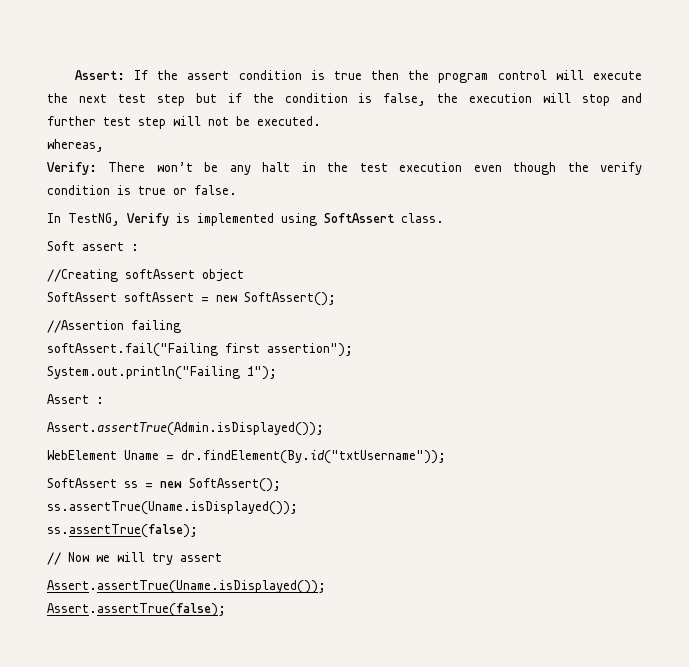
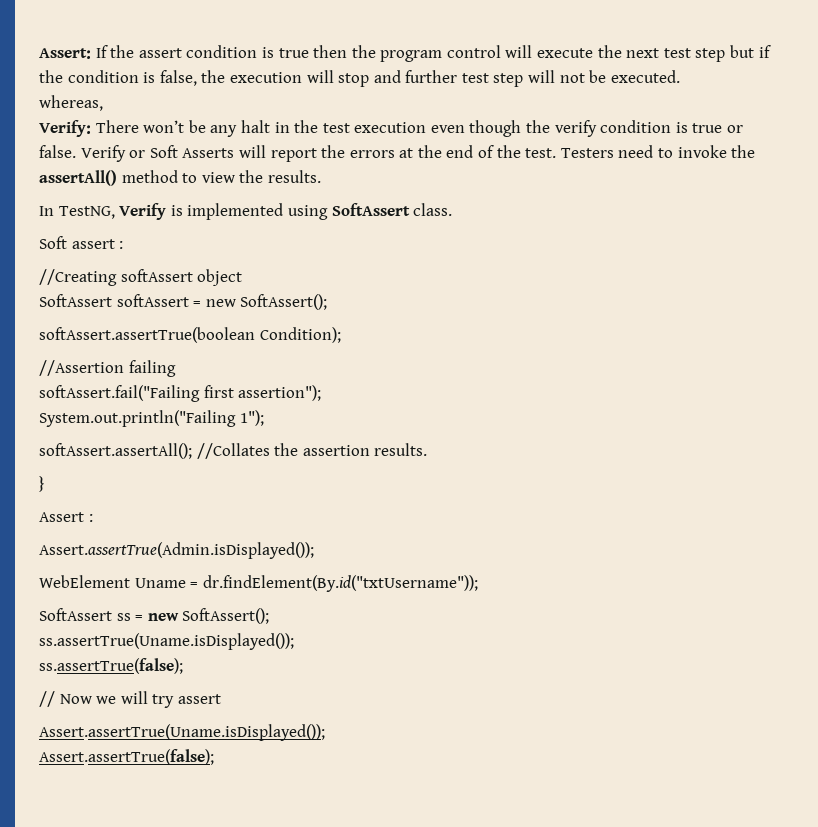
(237, 190) none -> [80,145,756,162] [39,170,321,186] Verify or Soft Asserts will report the errors at the end of the test. Testers need to invoke the assertAll() method to view the results.
(336, 299) none -> [39,327,341,343] // softAssert.assertTrue(boolean Condition);
(277, 373) none -> [39,443,428,459] [39,476,45,492] // softAssert.assertAll(); //Collates the assertion results. // }

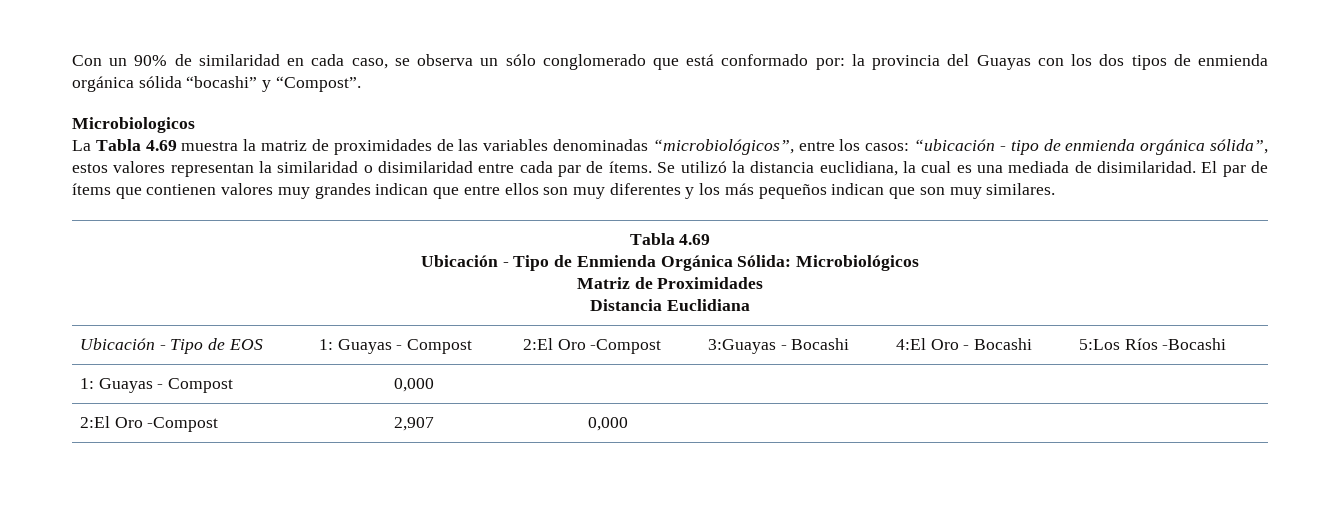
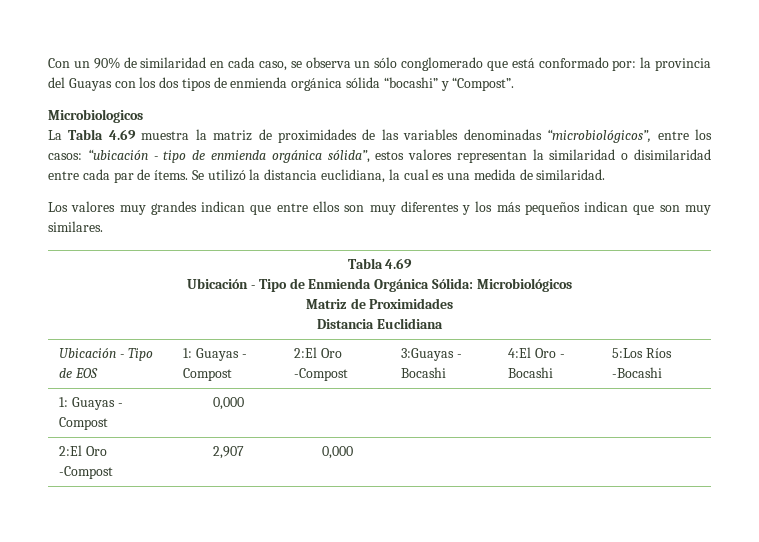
[1008,161,1268,177] [72,183,217,199] mediada de disimilaridad. El par de ítems que contienen -> [473,169,606,180] [48,202,68,212] medida de similaridad. // Los

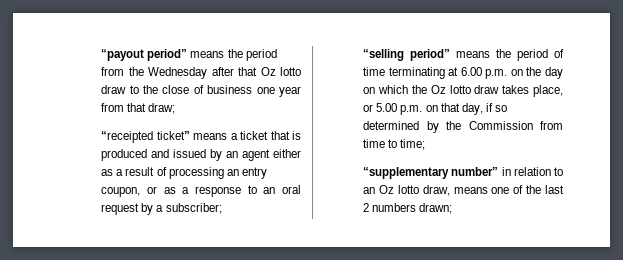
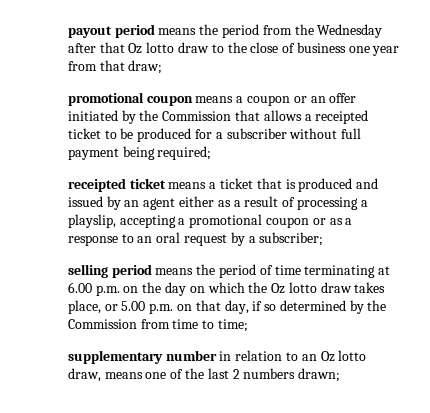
[101,49,188,61] “payout period” -> [67,24,155,38] payout period
[101,131,190,143] “receipted ticket” -> [67,92,357,106] [67,110,369,124] [67,128,362,142] [67,146,212,160] [67,178,166,192] promotional coupon means a coupon or an offer initiated by the Commission that allows a receipted ticket to be produced for a subscriber without full payment being required; // receipted ticket
[226,167,267,179] [101,187,141,197] an entry coupon, -> [360,200,368,207] [67,214,310,228] a playslip, accepting a promotional coupon
[363,49,451,61] “selling period” -> [67,264,152,278] selling period
[363,167,499,179] “supplementary number” -> [67,350,217,364] supplementary number

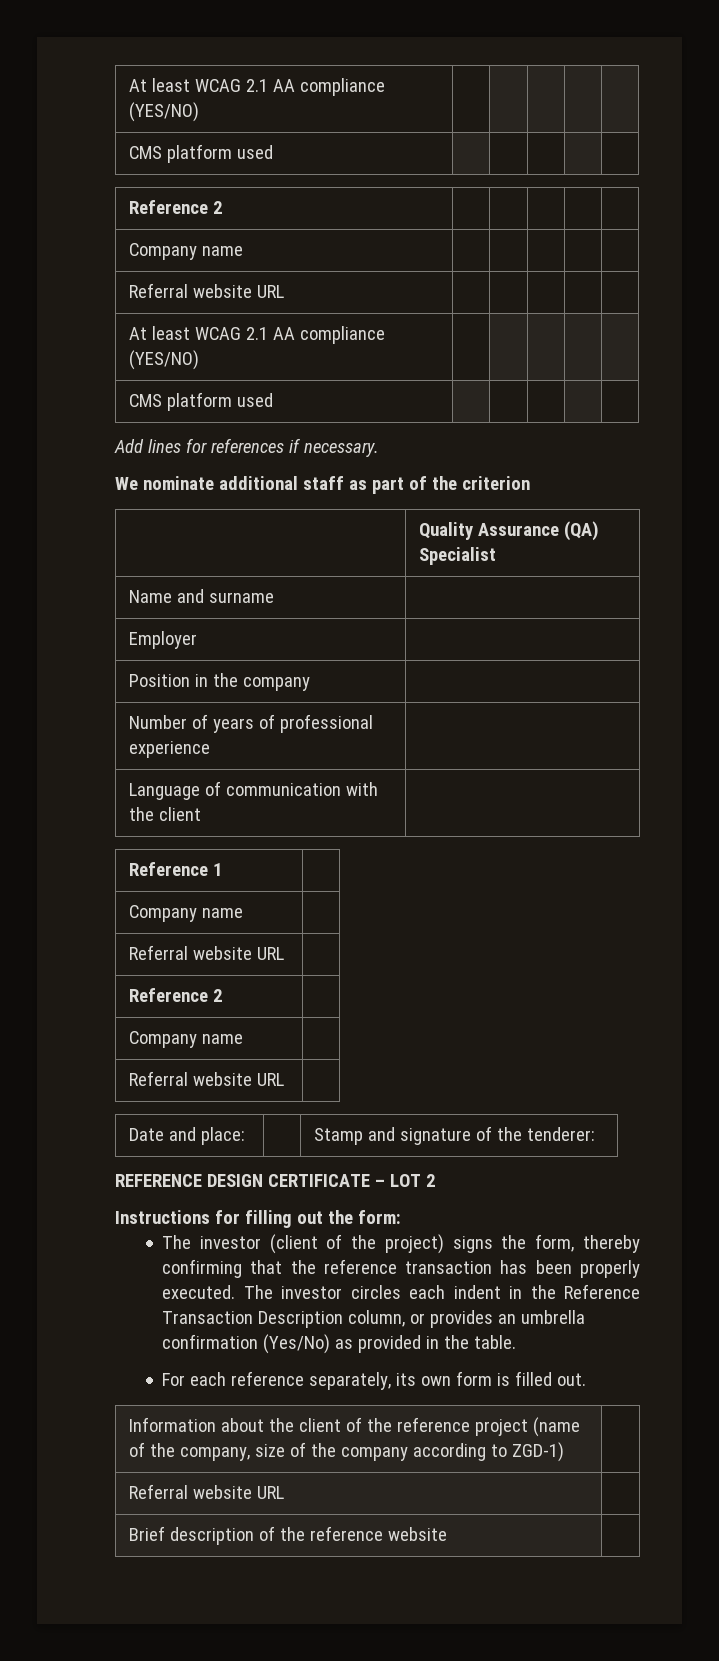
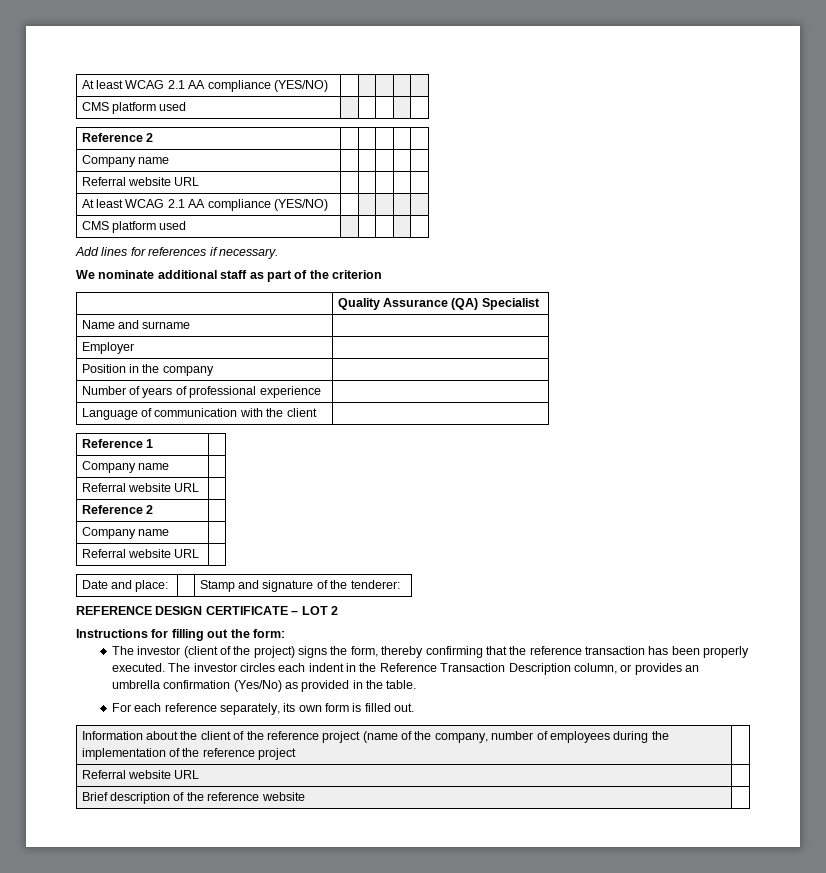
[255,1442,564,1462] size of the company according to ZGD-1) -> [491,731,669,743] [81,748,297,760] number of employees during the implementation of the reference project

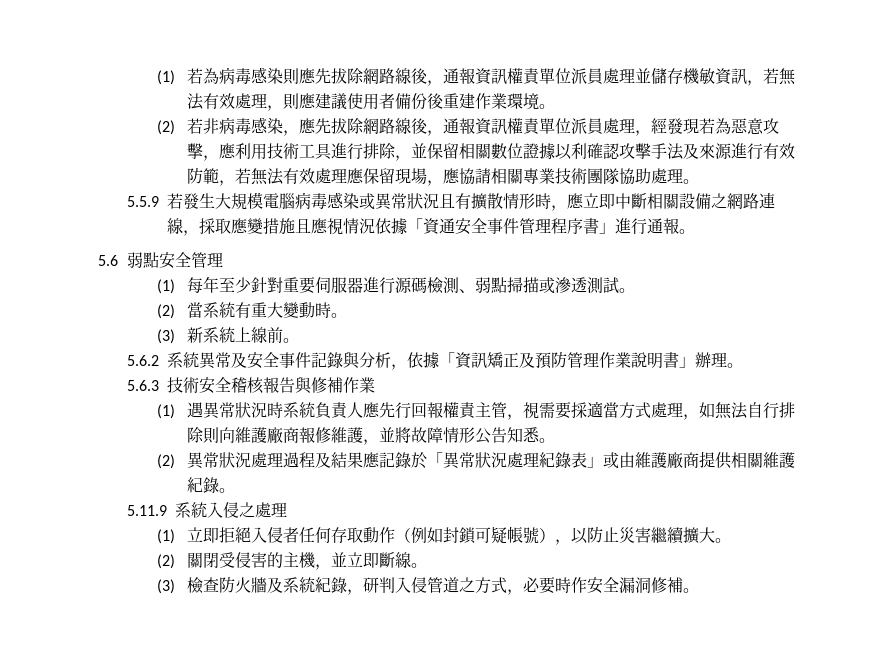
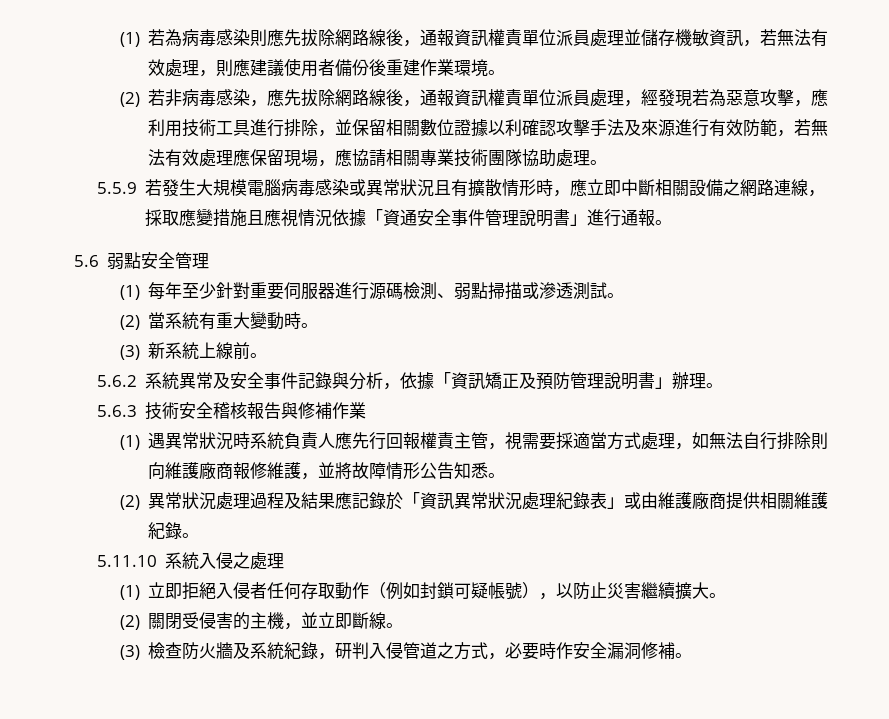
[551,218,584,234] 程序 -> [519,209,554,227] 說明
[599,352,632,368] 作業 -> (605, 381) none
(443, 459) none -> [420,492,455,510] 資訊
[127,505,168,516] 5.11.9 -> [96,555,157,567] 5.11.10

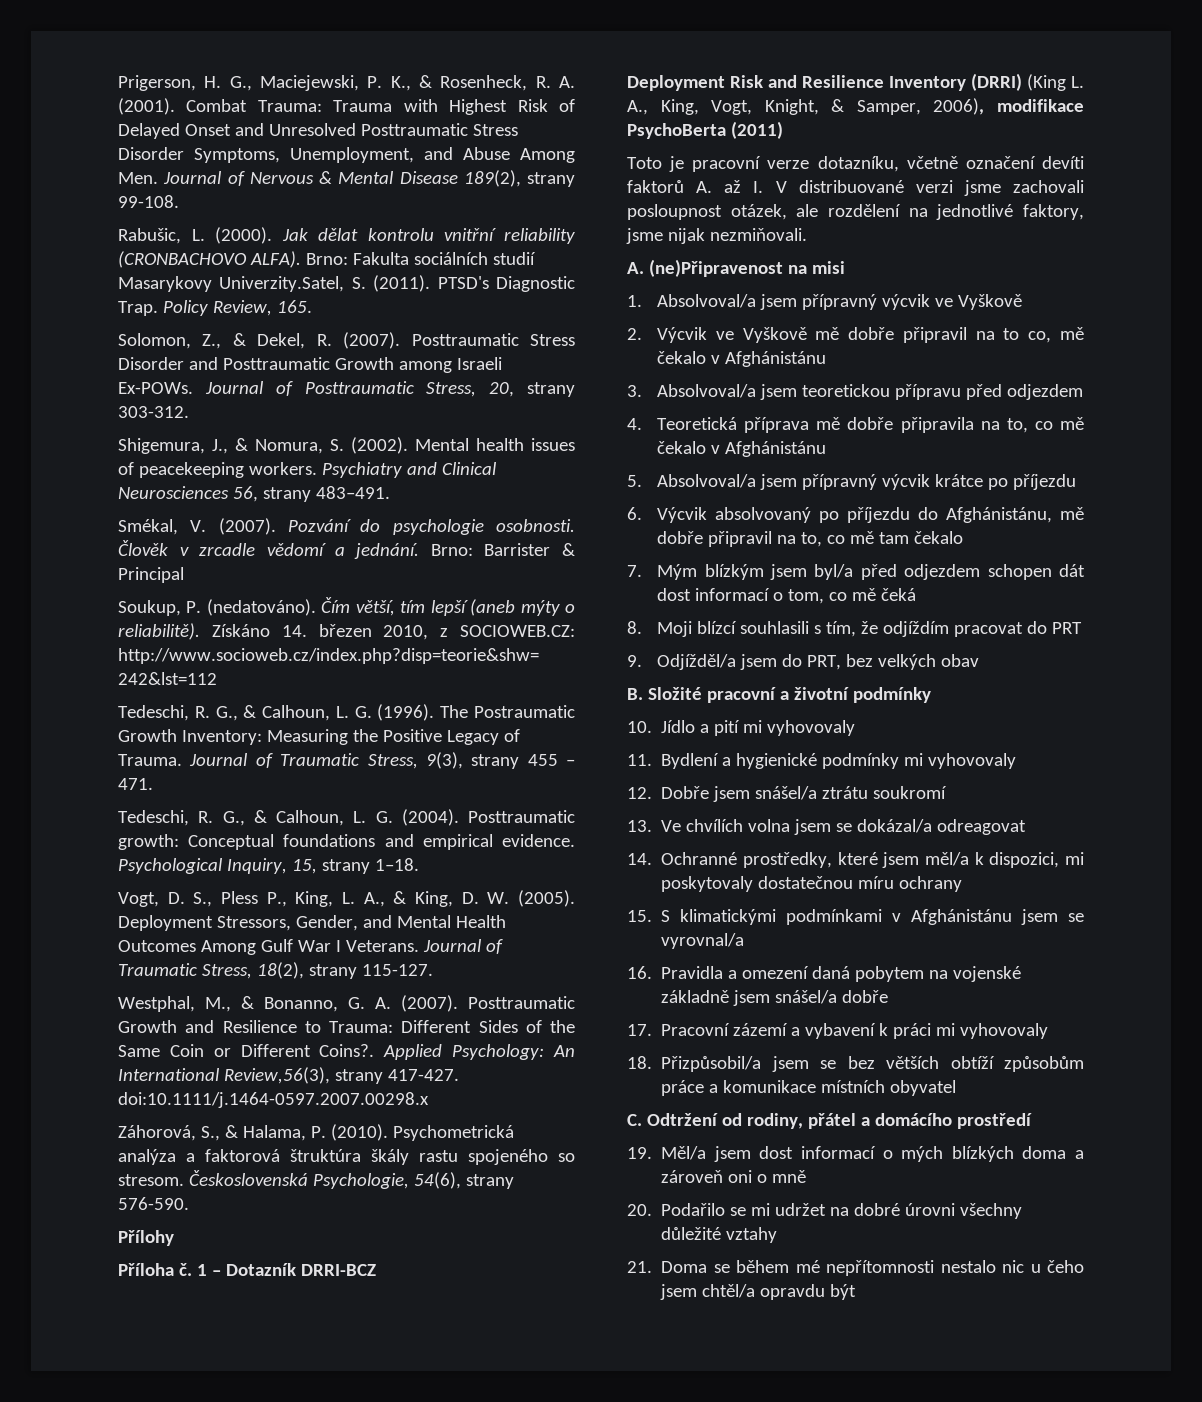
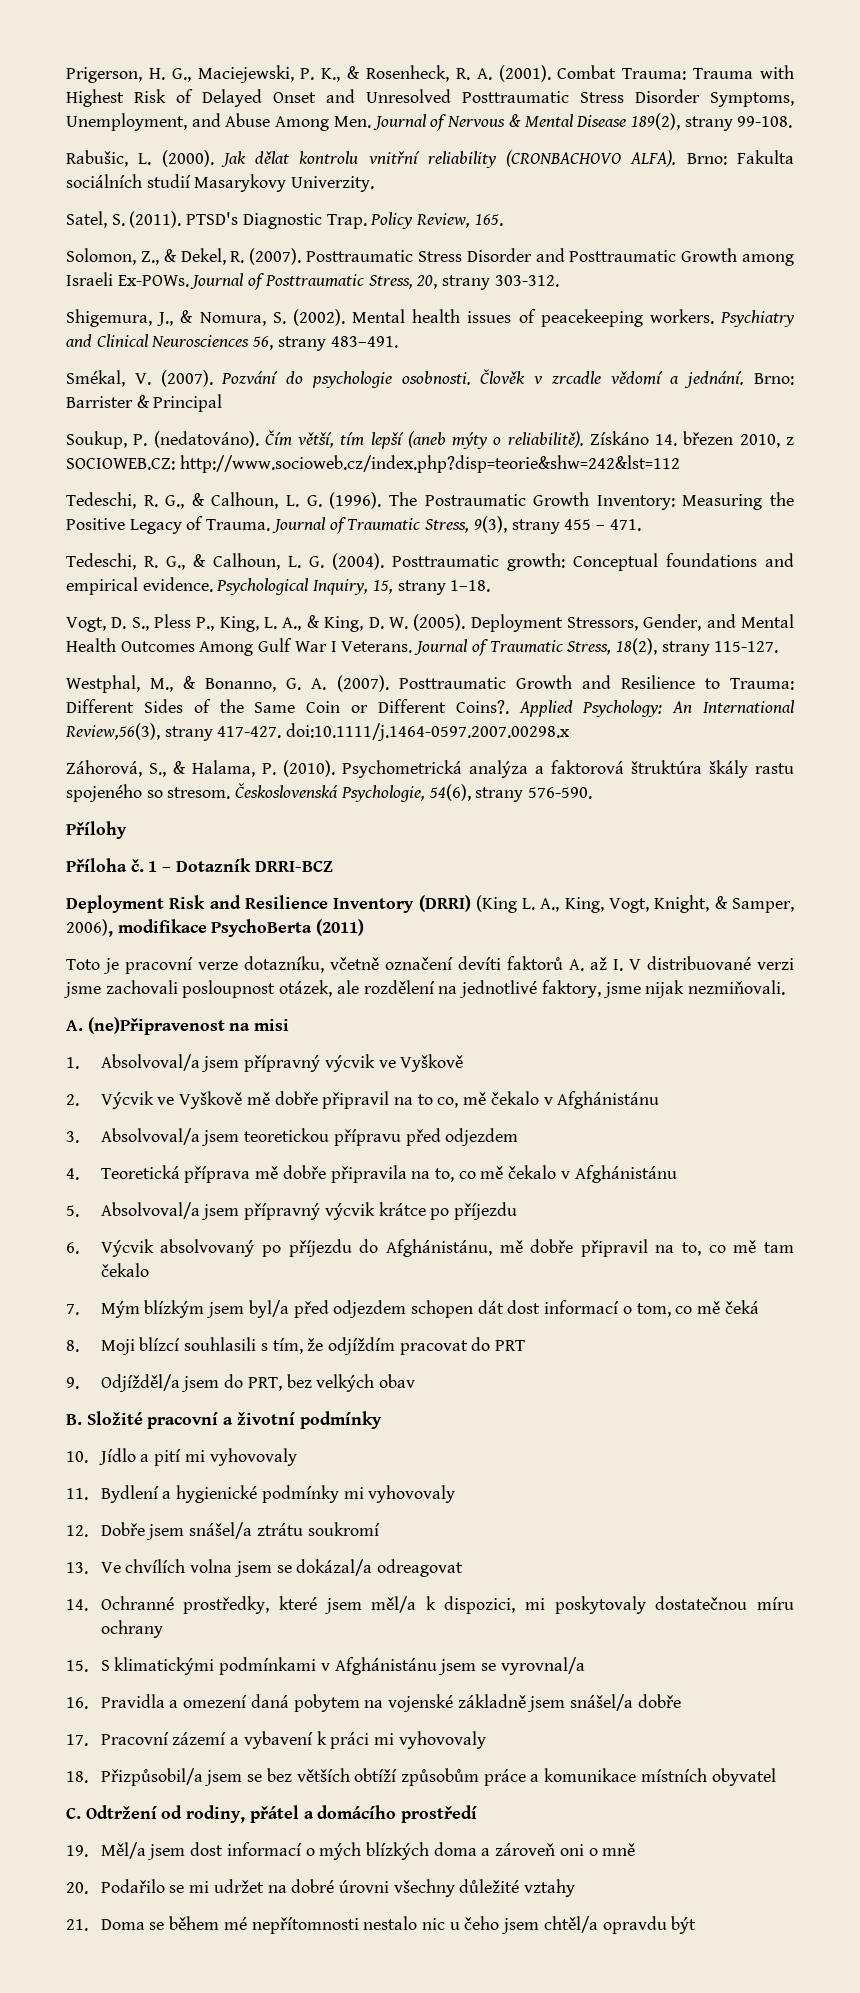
[219,276,345,292] Univerzity.Satel, -> [291,176,375,192] [66,211,107,228] Univerzity. // Satel,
========================================
Task description: Your answer should hold every line of the entries that contains the string "softAssert".

Solution for this task:
(336, 299) none -> [39,327,341,343] // softAssert.assertTrue(boolean Condition);
(277, 373) none -> [39,443,428,459] [39,476,45,492] // softAssert.assertAll(); //Collates the assertion results. // }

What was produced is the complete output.